Data extracts
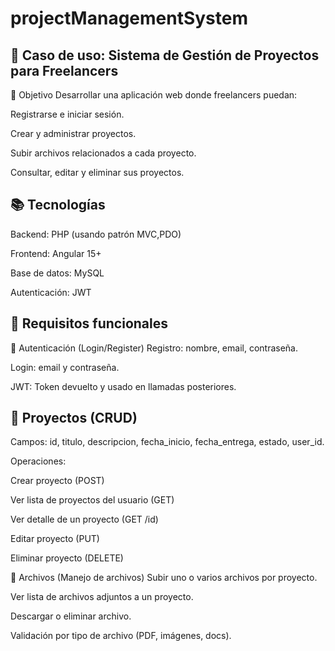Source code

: # projectManagementSystem

## 🧩 Caso de uso: Sistema de Gestión de Proyectos para Freelancers
🎯 Objetivo
Desarrollar una aplicación web donde freelancers puedan:

Registrarse e iniciar sesión.

Crear y administrar proyectos.

Subir archivos relacionados a cada proyecto.

Consultar, editar y eliminar sus proyectos.

## 📚 Tecnologías
Backend: PHP (usando patrón MVC,PDO)

Frontend: Angular 15+

Base de datos: MySQL

Autenticación: JWT

## 🧠 Requisitos funcionales
👤 Autenticación (Login/Register)
Registro: nombre, email, contraseña.

Login: email y contraseña.

JWT: Token devuelto y usado en llamadas posteriores.

## 📁 Proyectos (CRUD)
Campos: id, titulo, descripcion, fecha_inicio, fecha_entrega, estado, user_id.

Operaciones:

Crear proyecto (POST)

Ver lista de proyectos del usuario (GET)

Ver detalle de un proyecto (GET /id)

Editar proyecto (PUT)

Eliminar proyecto (DELETE)

📎 Archivos (Manejo de archivos)
Subir uno o varios archivos por proyecto.

Ver lista de archivos adjuntos a un proyecto.

Descargar o eliminar archivo.

Validación por tipo de archivo (PDF, imágenes, docs).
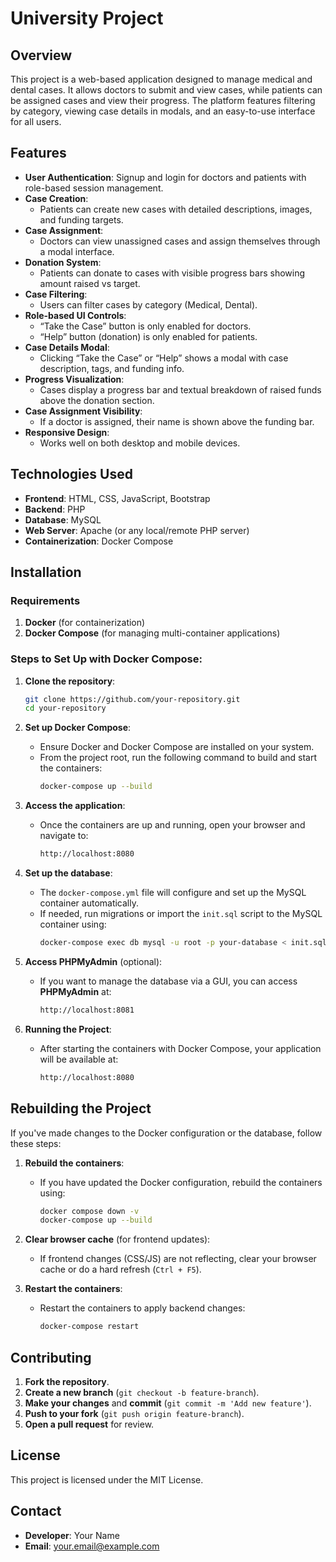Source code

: # University Project

## Overview
This project is a web-based application designed to manage medical and dental cases. It allows doctors to submit and view cases, while patients can be assigned cases and view their progress. The platform features filtering by category, viewing case details in modals, and an easy-to-use interface for all users.

## Features
- **User Authentication**: Signup and login for doctors and patients with role-based session management.
- **Case Creation**:
  - Patients can create new cases with detailed descriptions, images, and funding targets.
- **Case Assignment**:
  - Doctors can view unassigned cases and assign themselves through a modal interface.
- **Donation System**:
  - Patients can donate to cases with visible progress bars showing amount raised vs target.
- **Case Filtering**:
  - Users can filter cases by category (Medical, Dental).
- **Role-based UI Controls**:
  - “Take the Case” button is only enabled for doctors.
  - “Help” button (donation) is only enabled for patients.
- **Case Details Modal**:
  - Clicking “Take the Case” or “Help” shows a modal with case description, tags, and funding info.
- **Progress Visualization**:
  - Cases display a progress bar and textual breakdown of raised funds above the donation section.
- **Case Assignment Visibility**:
  - If a doctor is assigned, their name is shown above the funding bar.
- **Responsive Design**:
  - Works well on both desktop and mobile devices.

## Technologies Used
- **Frontend**: HTML, CSS, JavaScript, Bootstrap
- **Backend**: PHP
- **Database**: MySQL
- **Web Server**: Apache (or any local/remote PHP server)
- **Containerization**: Docker Compose

## Installation

### Requirements
1. **Docker** (for containerization)
2. **Docker Compose** (for managing multi-container applications)

### Steps to Set Up with Docker Compose:
1. **Clone the repository**:
    ```bash
    git clone https://github.com/your-repository.git
    cd your-repository
    ```

2. **Set up Docker Compose**:
   - Ensure Docker and Docker Compose are installed on your system.
   - From the project root, run the following command to build and start the containers:
     ```bash
     docker-compose up --build
     ```

3. **Access the application**:
   - Once the containers are up and running, open your browser and navigate to:
     ```bash
     http://localhost:8080
     ```

4. **Set up the database**:
   - The `docker-compose.yml` file will configure and set up the MySQL container automatically.
   - If needed, run migrations or import the `init.sql` script to the MySQL container using:
     ```bash
     docker-compose exec db mysql -u root -p your-database < init.sql
     ```

5. **Access PHPMyAdmin** (optional):
   - If you want to manage the database via a GUI, you can access **PHPMyAdmin** at:
     ```bash
     http://localhost:8081
     ```

6. **Running the Project**:
   - After starting the containers with Docker Compose, your application will be available at:
     ```bash
     http://localhost:8080
     ```

## Rebuilding the Project
If you've made changes to the Docker configuration or the database, follow these steps:

1. **Rebuild the containers**:
   - If you have updated the Docker configuration, rebuild the containers using:
     ```bash
     docker compose down -v
     docker-compose up --build
     ```

2. **Clear browser cache** (for frontend updates):
   - If frontend changes (CSS/JS) are not reflecting, clear your browser cache or do a hard refresh (`Ctrl + F5`).

3. **Restart the containers**:
   - Restart the containers to apply backend changes:
     ```bash
     docker-compose restart
     ```

## Contributing
1. **Fork the repository**.
2. **Create a new branch** (`git checkout -b feature-branch`).
3. **Make your changes** and **commit** (`git commit -m 'Add new feature'`).
4. **Push to your fork** (`git push origin feature-branch`).
5. **Open a pull request** for review.

## License
This project is licensed under the MIT License.

## Contact
- **Developer**: Your Name
- **Email**: your.email@example.com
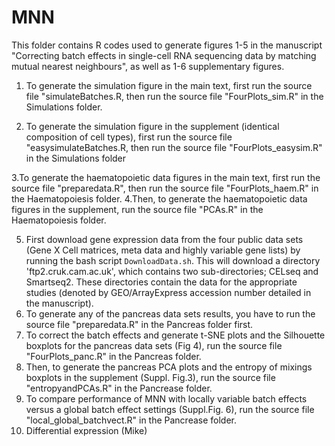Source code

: # MNN

This folder contains R codes used to generate figures 1-5 in the manuscript "Correcting batch effects in single-cell RNA sequencing data by matching mutual nearest neighbours", as well as 1-6 supplementary figures.

1. To generate the simulation figure in the main text, first run the source file "simulateBatches.R, then run the source file "FourPlots_sim.R" in the Simulations folder.

2. To generate the simulation figure in the supplement (identical composition of cell types), first run the source file "easysimulateBatches.R, then run the source file "FourPlots_easysim.R" in the Simulations folder  


3.To generate the haematopoietic data figures in the main text, first run the source file "preparedata.R", then  run the source file "FourPlots_haem.R" in the Haematopoiesis folder.
4.Then, to generate the haematopoietic data figures in the supplement, run the source file "PCAs.R" in the Haematopoiesis folder.


5. First download gene expression data from the four public data sets (Gene X Cell matrices, meta data and highly variable gene lists) by running the bash script `DownloadData.sh`.  This will download a directory 'ftp2.cruk.cam.ac.uk', which contains two sub-directories; CELseq and Smartseq2.  These directories contain the data for the appropriate studies (denoted by GEO/ArrayExpress accession number detailed in the manuscript).
6. To generate any of the pancreas data sets results, you have to run the source file "preparedata.R" in the Pancreas folder first.
7. To correct the batch effects and generate t-SNE plots and the Silhouette boxplots for the pancreas data sets (Fig 4), run the source file "FourPlots_panc.R" in the Pancreas folder.
8. Then, to generate the pancreas PCA plots and the entropy of mixings boxplots in the supplement (Suppl. Fig.3), run the source file "entropyandPCAs.R" in the Pancrease folder.
9. To compare performance of MNN with locally variable batch effects versus a global batch effect settings (Suppl.Fig. 6), run the source file "local_global_batchvect.R" in the Pancrease folder.
10. Differential expression (Mike)


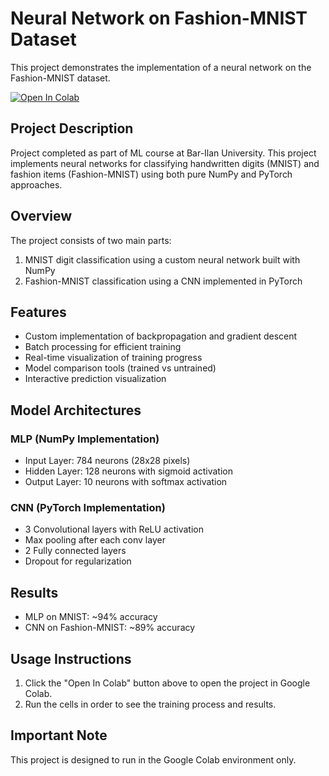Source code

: # Neural Network on Fashion-MNIST Dataset

This project demonstrates the implementation of a neural network on the Fashion-MNIST dataset.

[![Open In Colab](https://colab.research.google.com/assets/colab-badge.svg)](https://colab.research.google.com/github/OzGutman485/Neural-Network-on-Fashion-MNIST-Dataset/blob/main/Neural-Network-on-Fashion-MNIST-Dataset.ipynb)

## Project Description
Project completed as part of ML course at Bar-Ilan University.
This project implements neural networks for classifying handwritten digits (MNIST) and fashion items (Fashion-MNIST) using both pure NumPy and PyTorch approaches.

## Overview
The project consists of two main parts:

1. MNIST digit classification using a custom neural network built with NumPy
2. Fashion-MNIST classification using a CNN implemented in PyTorch

## Features
- Custom implementation of backpropagation and gradient descent
- Batch processing for efficient training
- Real-time visualization of training progress
- Model comparison tools (trained vs untrained)
- Interactive prediction visualization

## Model Architectures
### MLP (NumPy Implementation)
- Input Layer: 784 neurons (28x28 pixels)
- Hidden Layer: 128 neurons with sigmoid activation
- Output Layer: 10 neurons with softmax activation

### CNN (PyTorch Implementation)
- 3 Convolutional layers with ReLU activation
- Max pooling after each conv layer
- 2 Fully connected layers
- Dropout for regularization

## Results
- MLP on MNIST: ~94% accuracy
- CNN on Fashion-MNIST: ~89% accuracy

## Usage Instructions
1. Click the "Open In Colab" button above to open the project in Google Colab.
2. Run the cells in order to see the training process and results.

## Important Note
This project is designed to run in the Google Colab environment only.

Work to be completed
Everything above from the line that has "9. To compare" down to the line that has "- Input Layer: 784 neurons (28x28 pixels)" should be output exactly, with both of those lines included. Leave the pictures behind.

Reply to the exercise
9. To compare performance of MNN with locally variable batch effects versus a global batch effect settings (Suppl.Fig. 6), run the source file "local_global_batchvect.R" in the Pancrease folder.
10. Differential expression (Mike)


Source code

: # Neural Network on Fashion-MNIST Dataset

This project demonstrates the implementation of a neural network on the Fashion-MNIST dataset.

[![Open In Colab](https://colab.research.google.com/assets/colab-badge.svg)](https://colab.research.google.com/github/OzGutman485/Neural-Network-on-Fashion-MNIST-Dataset/blob/main/Neural-Network-on-Fashion-MNIST-Dataset.ipynb)

## Project Description
Project completed as part of ML course at Bar-Ilan University.
This project implements neural networks for classifying handwritten digits (MNIST) and fashion items (Fashion-MNIST) using both pure NumPy and PyTorch approaches.

## Overview
The project consists of two main parts:

1. MNIST digit classification using a custom neural network built with NumPy
2. Fashion-MNIST classification using a CNN implemented in PyTorch

## Features
- Custom implementation of backpropagation and gradient descent
- Batch processing for efficient training
- Real-time visualization of training progress
- Model comparison tools (trained vs untrained)
- Interactive prediction visualization

## Model Architectures
### MLP (NumPy Implementation)
- Input Layer: 784 neurons (28x28 pixels)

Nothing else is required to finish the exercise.